Charitable trusts and direct, one-off giving tend to be less appealing to next-gen donors — trusts require ongoing compliance, while unstructured direct gifts can lack measurable outcomes. DAFs, designated funds, field-of-interest funds, and endowments generally offer a better combination of flexibility, impact, and accountability for this generation.

It’s also worth noting that many next-gen clients will inherit or hold illiquid assets — real estate, business interests, or private equity. The Dallas Foundation is experienced in working with advisors to think through complex or diverse asset portfolios, making it easier for clients to give in ways that align with their full financial picture, not just their liquid holdings.

What Advisors Can Do

The advisors best positioned to serve next-gen wealth holders are those who treat philanthropy as a planning priority, not an afterthought.

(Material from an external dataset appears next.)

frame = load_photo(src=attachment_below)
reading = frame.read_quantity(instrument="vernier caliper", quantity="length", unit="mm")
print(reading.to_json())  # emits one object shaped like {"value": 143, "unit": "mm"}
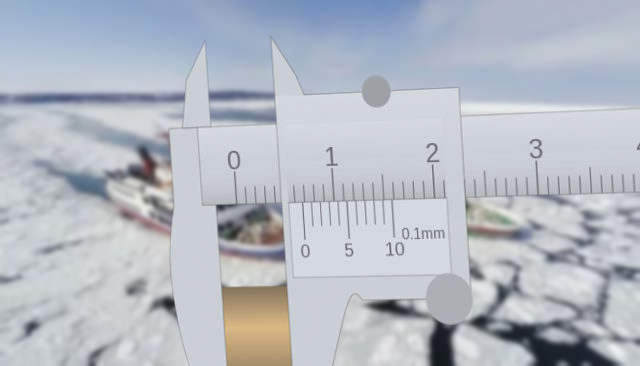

In practice, this means introducing values and community conversations early in the client relationship, facilitating multi-generational dialogue before tensions arise, and connecting clients with giving vehicles that offer both flexibility and impact measurement.

It also means not waiting for the inheritance. Campden Wealth found that next-gen donors are already giving an average of $1.2 million of their own wealth annually. The wealth transfer amplifies existing giving intentions — it doesn’t create them.

The Dallas Foundation is a resource for advisors at every stage of this work: from helping clients identify causes and organizations aligned with their values, to supporting family legacy conversations, to providing insights to help the next generation understand the impact of their philanthropy. Our goal is to make it easier for advisors to deliver on the full scope of what this generation is looking for — a trusted partner who understands both their financial lives and the community they want to shape.